Molecular dynamics simulations of staphylococcal nuclease: Properties of water at the protein surface

We report on a molecular dynamics study of fully hydrated, native staphylococcal nuclease (SNase). Besides the global structural properties and fluctuations of the protein structure, a detailed analysis of the structural properties of the water at the protein surface (density profile, coordination numbers, hydrogen-bond distribution) was carried out. Taking into account the excluded volume effect, we found that the average density of the first hydration shell of SNase is about 0.3-0.6% larger than that of the bulk solvent. The perturbation of the water hydrogen-bonded network extends roughly two or three water layers from the protein surface at ambient temperature (300 K), and a bimodal density profile of water is observed at the protein interface. The data clearly show that the first peak of the water density profile arises from water molecules that are bonded to polar atoms (N and O) at the surface of SNase, whereas the second peak corresponds to the localization of water molecules near apolar atoms (C). A further analysis of the structural properties of water at the protein surface in terms of non-short-circuited hydrogen-bonded water rings of sizes three to nine molecules evidences the existence of clusters of water rings that are located in the first hydration shell of side chain carbon atoms and bonded to the polar side chain and/or backbone atoms by one or two hydrogen bonds. Also, we observed water rings at distances of 4-6 Angstrom that are bonded to oxygen or nitrogen atoms of the protein by hydrogen bonds and oriented essentially perpendicular to the protein surface. Most of the large polygons have centers located at rather short distances to protein atoms, indicating that these large rings are sitting close to the surface of the protein, surrounding some of the polar amino acid side chains. The pentagon-pentagon and pentagon-hexagon radial distribution functions for the water rings near the protein surface exhibit also some type of arrangement of water molecules reminescent of the structure of clathrate-like cages.

(Extracted page text data)

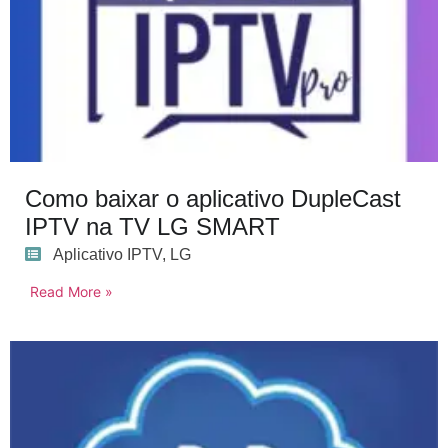
Como baixar o aplicativo DupleCast
IPTV na TV LG SMART
Aplicativo IPTV
,
LG
Read More »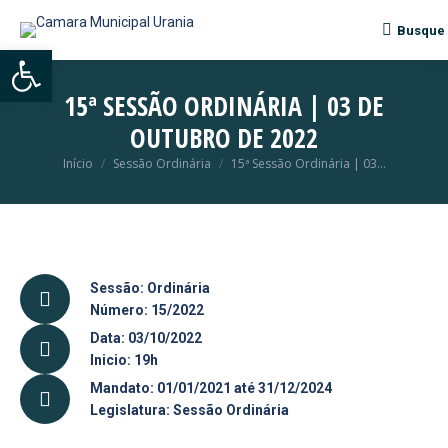
Busque
Search:
Abrir a barra de ferramentas
15ª SESSÃO ORDINÁRIA | 03 DE
OUTUBRO DE 2022
Início
Sessão Ordinária
15ª Sessão Ordinária | 03…
Você está aqui:
Sessão: Ordinária
Número: 15/2022
Data: 03/10/2022
Inicio: 19h
Mandato: 01/01/2021 até 31/12/2024
Legislatura: Sessão Ordinária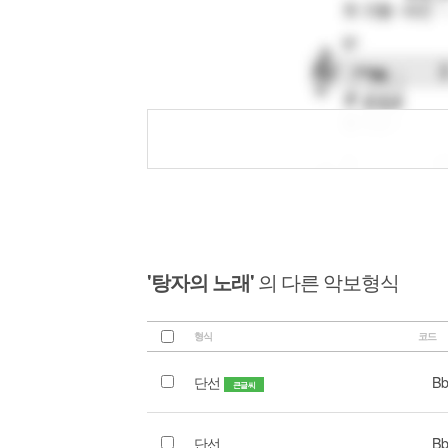
'탕자의 노래'
의 다른 악보형식
형식
코드
단선
Bb
큰글씨
단선
Bb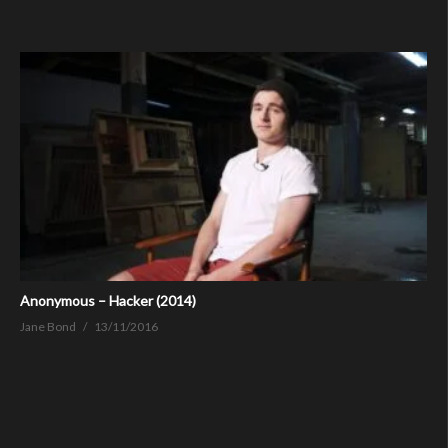
Anonymous – Hacker (2014)
Jane Bond
13/11/2016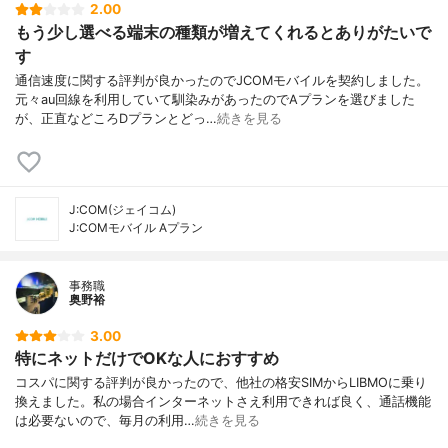
2.00
もう少し選べる端末の種類が増えてくれるとありがたいで
す
通信速度に関する評判が良かったのでJCOMモバイルを契約しました。
元々au回線を利用していて馴染みがあったのでAプランを選びました
が、正直などころDプランとどっ…
続きを見る
J:COM(ジェイコム)
J:COMモバイル Aプラン
事務職
奥野裕
3.00
特にネットだけでOKな人におすすめ
コスパに関する評判が良かったので、他社の格安SIMからLIBMOに乗り
換えました。私の場合インターネットさえ利用できれば良く、通話機能
は必要ないので、毎月の利用…
続きを見る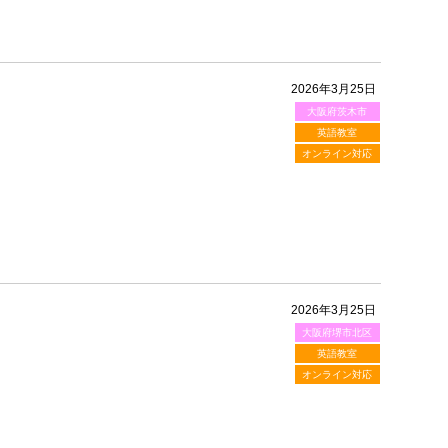
2026年3月25日
大阪府茨木市
英語教室
オンライン対応
2026年3月25日
大阪府堺市北区
英語教室
オンライン対応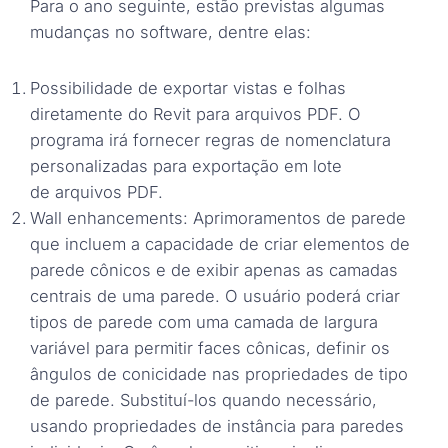
Para o ano seguinte, estão previstas algumas
mudanças no software, dentre elas:
Possibilidade de exportar vistas e folhas
diretamente do Revit para arquivos PDF. O
programa irá fornecer regras de nomenclatura
personalizadas para exportação em lote
de arquivos PDF.
Wall enhancements: Aprimoramentos de parede
que incluem a capacidade de criar elementos de
parede cônicos e de exibir apenas as camadas
centrais de uma parede. O usuário poderá criar
tipos de parede com uma camada de largura
variável para permitir faces cônicas, definir os
ângulos de conicidade nas propriedades de tipo
de parede. Substituí-los quando necessário,
usando propriedades de instância para paredes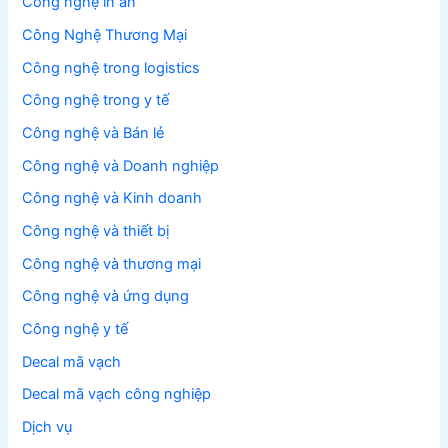
Công nghệ in ấn
Công Nghệ Thương Mại
Công nghệ trong logistics
Công nghệ trong y tế
Công nghệ và Bán lẻ
Công nghệ và Doanh nghiệp
Công nghệ và Kinh doanh
Công nghệ và thiết bị
Công nghệ và thương mại
Công nghệ và ứng dụng
Công nghệ y tế
Decal mã vạch
Decal mã vạch công nghiệp
Dịch vụ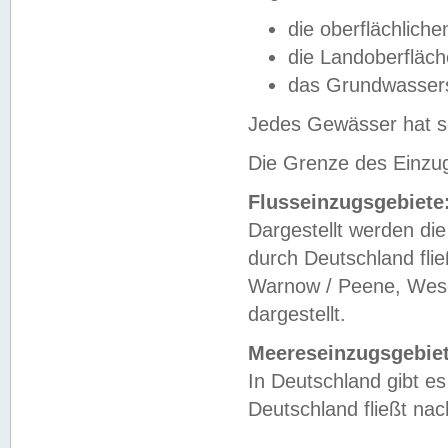
die oberflächlich
die Landoberfläc
das Grundwasser
Jedes Gewässer hat se
Die Grenze des Einzug
Flusseinzugsgebiete
Dargestellt werden die
durch Deutschland fli
Warnow / Peene, Weser
dargestellt.
Meereseinzugsgebiet
In Deutschland gibt 
Deutschland fließt n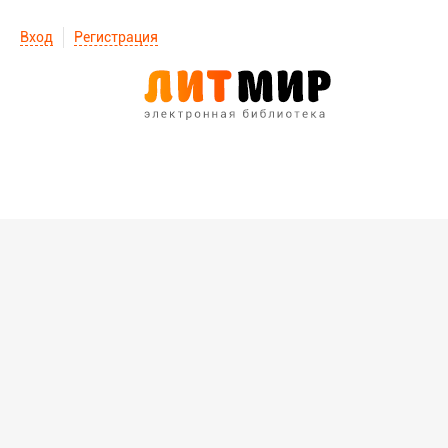
Вход
Регистрация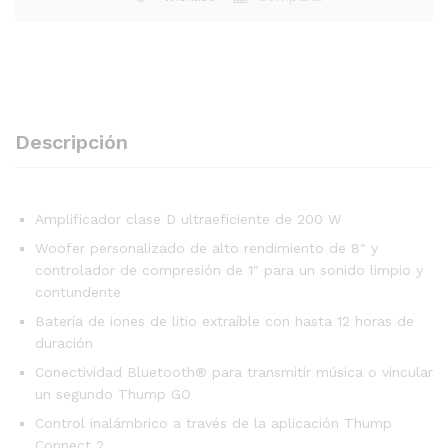
Descripción
Amplificador clase D ultraeficiente de 200 W
Woofer personalizado de alto rendimiento de 8″ y
controlador de compresión de 1″ para un sonido limpio y
contundente
Batería de iones de litio extraíble con hasta 12 horas de
duración
Conectividad Bluetooth® para transmitir música o vincular
un segundo Thump GO
Control inalámbrico a través de la aplicación Thump
Connect 2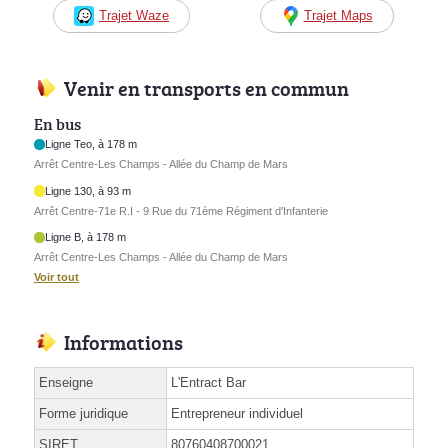
Trajet Waze
Trajet Maps
Venir en transports en commun
En bus
Ligne Teo, à 178 m
Arrêt Centre-Les Champs - Allée du Champ de Mars
Ligne 130, à 93 m
Arrêt Centre-71e R.I - 9 Rue du 71ème Régiment d'Infanterie
Ligne B, à 178 m
Arrêt Centre-Les Champs - Allée du Champ de Mars
Voir tout
Informations
Enseigne
L'Entract Bar
Forme juridique
Entrepreneur individuel
SIRET
80760408700021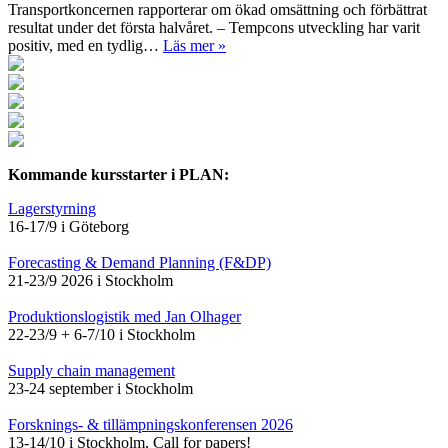
Transportkoncernen rapporterar om ökad omsättning och förbättrat
resultat under det första halvåret. – Tempcons utveckling har varit
positiv, med en tydlig…
Läs mer »
Kommande kursstarter i PLAN:
Lagerstyrning
16-17/9 i Göteborg
Forecasting & Demand Planning (F&DP)
21-23/9 2026 i Stockholm
Produktionslogistik med Jan Olhager
22-23/9 + 6-7/10 i Stockholm
Supply chain management
23-24 september i Stockholm
Forsknings- & tillämpningskonferensen 2026
13-14/10 i Stockholm, Call for papers!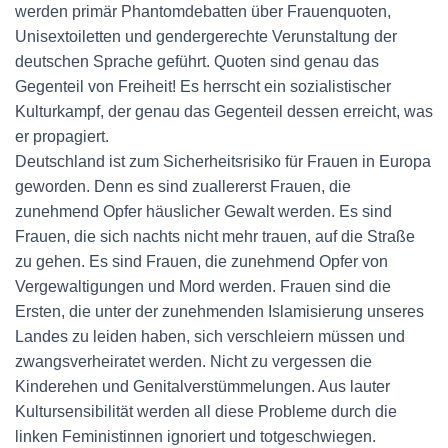
werden primär Phantomdebatten über Frauenquoten,
Unisextoiletten und gendergerechte Verunstaltung der
deutschen Sprache geführt. Quoten sind genau das
Gegenteil von Freiheit! Es herrscht ein sozialistischer
Kulturkampf, der genau das Gegenteil dessen erreicht, was
er propagiert.
Deutschland ist zum Sicherheitsrisiko für Frauen in Europa
geworden. Denn es sind zuallererst Frauen, die
zunehmend Opfer häuslicher Gewalt werden. Es sind
Frauen, die sich nachts nicht mehr trauen, auf die Straße
zu gehen. Es sind Frauen, die zunehmend Opfer von
Vergewaltigungen und Mord werden. Frauen sind die
Ersten, die unter der zunehmenden Islamisierung unseres
Landes zu leiden haben, sich verschleiern müssen und
zwangsverheiratet werden. Nicht zu vergessen die
Kinderehen und Genitalverstümmelungen. Aus lauter
Kultursensibilität werden all diese Probleme durch die
linken Feministinnen ignoriert und totgeschwiegen.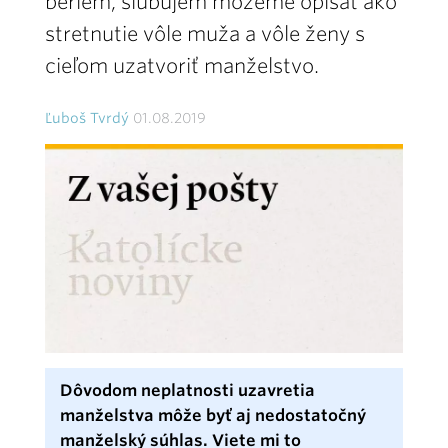
beriem, sľubujem môžeme opísať ako
stretnutie vôle muža a vôle ženy s
cieľom uzatvoriť manželstvo.
Ľuboš Tvrdý
01.08.2019
Dôvodom neplatnosti uzavretia
manželstva môže byť aj nedostatočný
manželský súhlas. Viete mi to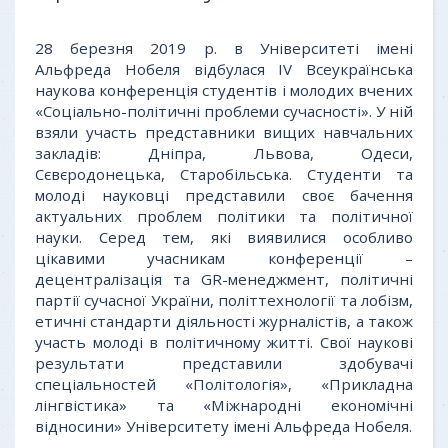
28 березня 2019 р. в Університеті імені
Альфреда Нобеля відбулася IV Всеукраїнська
наукова конференція студентів і молодих вчених
«Соціально-політичні проблеми сучасності». У ній
взяли участь представники вищих навчальних
закладів: Дніпра, Львова, Одеси,
Сєвєродонецька, Старобільська. Студенти та
молоді науковці представили своє бачення
актуальних проблем політики та політичної
науки. Серед тем, які виявилися особливо
цікавими учасникам конференції –
децентралізація та GR-менеджмент, політичні
партії сучасної України, політтехнології та лобізм,
етичні стандарти діяльності журналістів, а також
участь молоді в політичному житті. Свої наукові
результати представили здобувачі
спеціальностей «Політологія», «Прикладна
лінгвістика» та «Міжнародні економічні
відносини» Університету імені Альфреда Нобеля.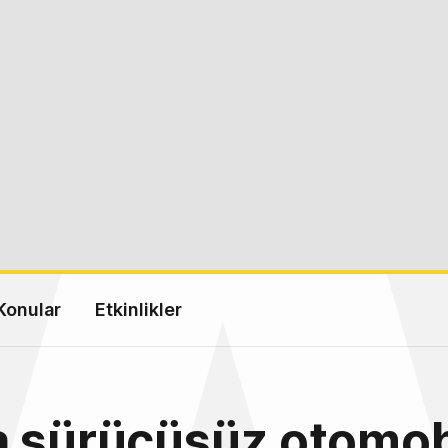
Konular
Etkinlikler
 sürücüsüz otomobi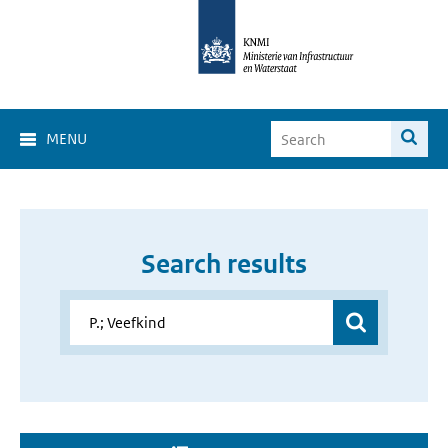
MENU
Search results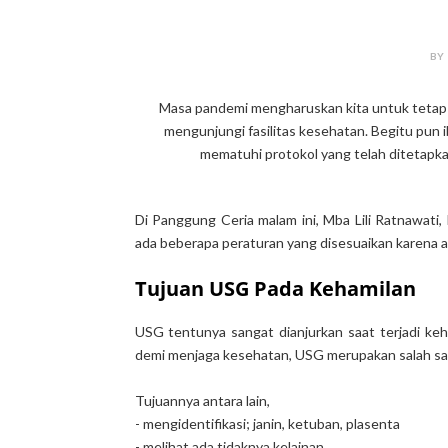
BY
Masa pandemi mengharuskan kita untuk tetap 
mengunjungi fasilitas kesehatan. Begitu pun
mematuhi protokol yang telah ditetapka
Di Panggung Ceria malam ini, Mba Lili Ratnawati
ada beberapa peraturan yang disesuaikan karena 
Tujuan USG Pada Kehamilan
USG tentunya sangat dianjurkan saat terjadi ke
demi menjaga kesehatan, USG merupakan salah sat
Tujuannya antara lain,
- mengidentifikasi; janin, ketuban, plasenta
- melihat ada tidaknya kelainan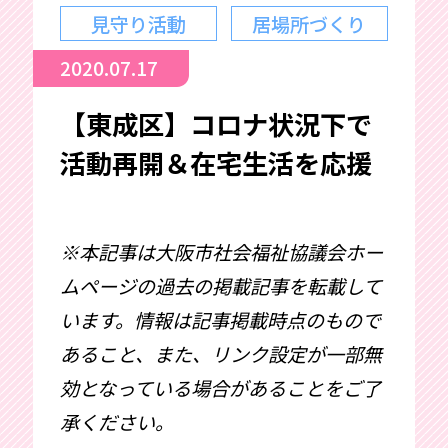
見守り活動
居場所づくり
2020.07.17
【東成区】コロナ状況下で
活動再開＆在宅生活を応援
※本記事は大阪市社会福祉協議会ホー
ムページの過去の掲載記事を転載して
います。情報は記事掲載時点のもので
あること、また、リンク設定が一部無
効となっている場合があることをご了
承ください。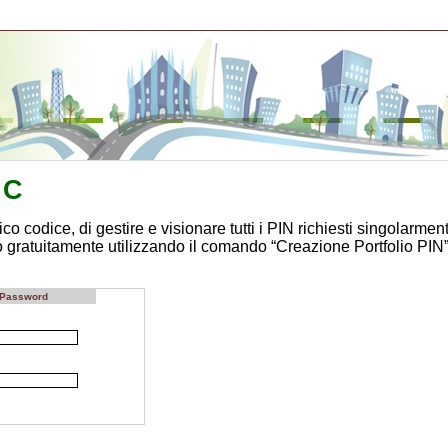
C
ico codice, di gestire e visionare tutti i PIN richiesti singolarmen
o gratuitamente utilizzando il comando “Creazione Portfolio PIN”
la Password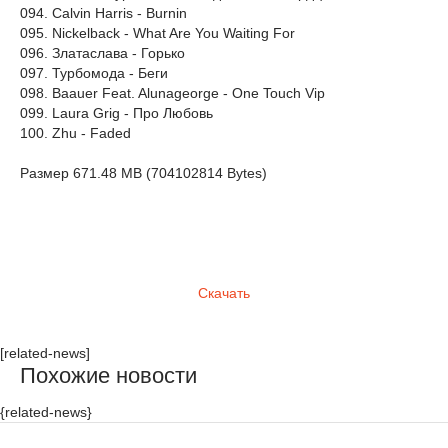
094. Calvin Harris - Burnin
095. Nickelback - What Are You Waiting For
096. Златаслава - Горько
097. Турбомода - Беги
098. Baauer Feat. Alunageorge - One Touch Vip
099. Laura Grig - Про Любовь
100. Zhu - Faded
Размер 671.48 MB (704102814 Bytes)
Скачать
[related-news]
Похожие новости
{related-news}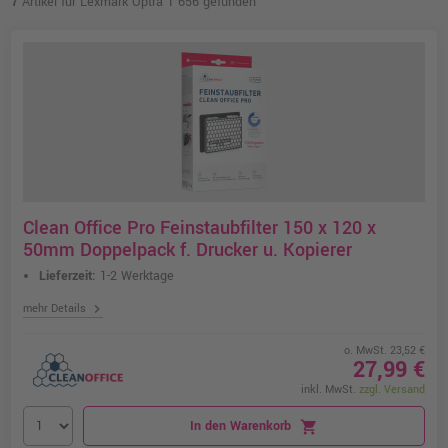
7
Artikel für Lexmark Optra T 656 gefunden
Clean Office Pro Feinstaubfilter 150 x 120 x
50mm Doppelpack f. Drucker u. Kopierer
Lieferzeit:
1-2 Werktage
chevron_right
mehr Details
o. MwSt. 23,52 €
27,99 €
inkl. MwSt.
zzgl. Versand
In den Warenkorb
shopping_cart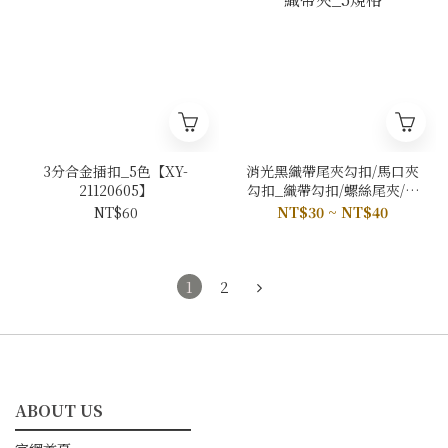
3分合金插扣_5色【XY-
消光黑織帶尾夾勾扣/馬口夾
21120605】
勾扣_織帶勾扣/螺絲尾夾/織
帶夾_5規格
NT$60
NT$30 ~ NT$40
1
2
ABOUT US
━━━━━━━━━━━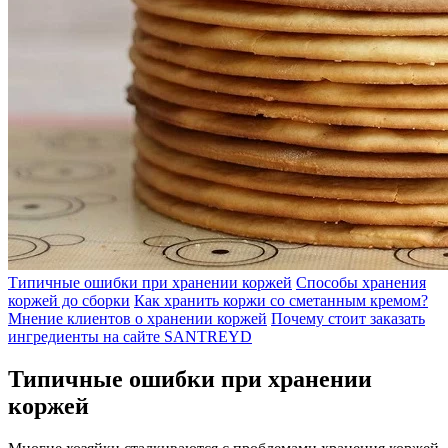
Типичные ошибки при хранении коржей
Способы хранения
коржей до сборки
Как хранить коржи со сметанным кремом?
Мнение клиентов о хранении коржей
Почему стоит заказать
ингредиенты на сайте SANTREYD
Типичные ошибки при хранении
коржей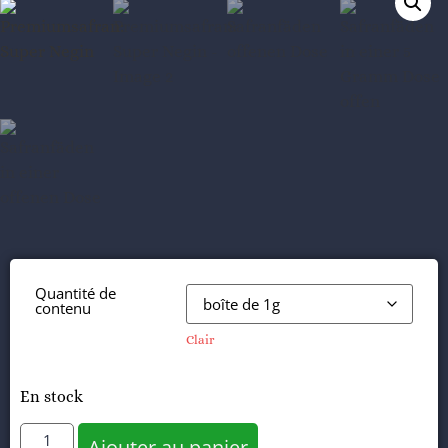
Quantité de
contenu
Clair
En stock
Alternative
Ajouter au panier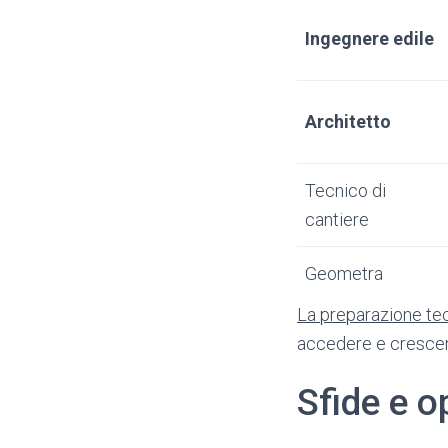
Ingegnere edile
Architetto
Tecnico di
cantiere
Geometra
La preparazione te
accedere e crescer
Sfide e o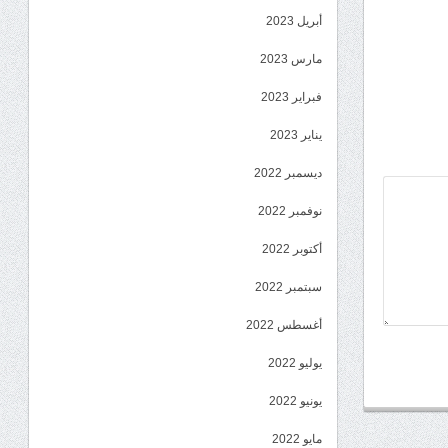
أبريل 2023
مارس 2023
فبراير 2023
يناير 2023
ديسمبر 2022
نوفمبر 2022
أكتوبر 2022
سبتمبر 2022
أغسطس 2022
يوليو 2022
يونيو 2022
مايو 2022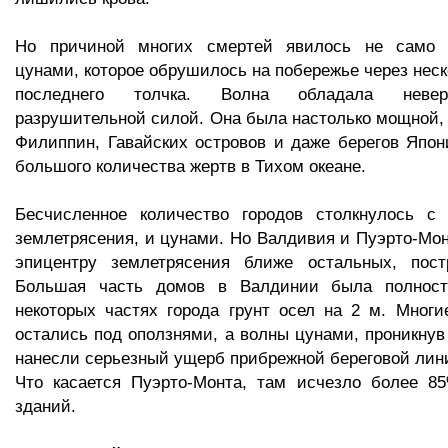
Но причиной многих смертей явилось не само з
цунами, которое обрушилось на побережье через неск
последнего толчка. Волна обладала невер
разрушительной силой. Она была настолько мощной, 
Филиппин, Гавайских островов и даже берегов Япон
большого количества жертв в Тихом океане.
Бесчисленное количество городов столкнулось с
землетрясения, и цунами. Но Валдивия и Пуэрто-Мон
эпицентру землетрясения ближе остальных, пост
Большая часть домов в Валдинии была полност
некоторых частях города грунт осел на 2 м. Многи
остались под оползнями, а волны цунами, проникнув 
нанесли серьезный ущерб прибрежной береговой лин
Что касается Пуэрто-Монта, там исчезло более 85
зданий.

- Required work -
In the text on staphylococcal nuclease, by how much does the average density of the first hydration shell exceed that of the bulk solvent? These lines are separate material, unrelated to the text.

- Result of the exercise -
It is about 0.3-0.6% larger than that of the bulk solvent.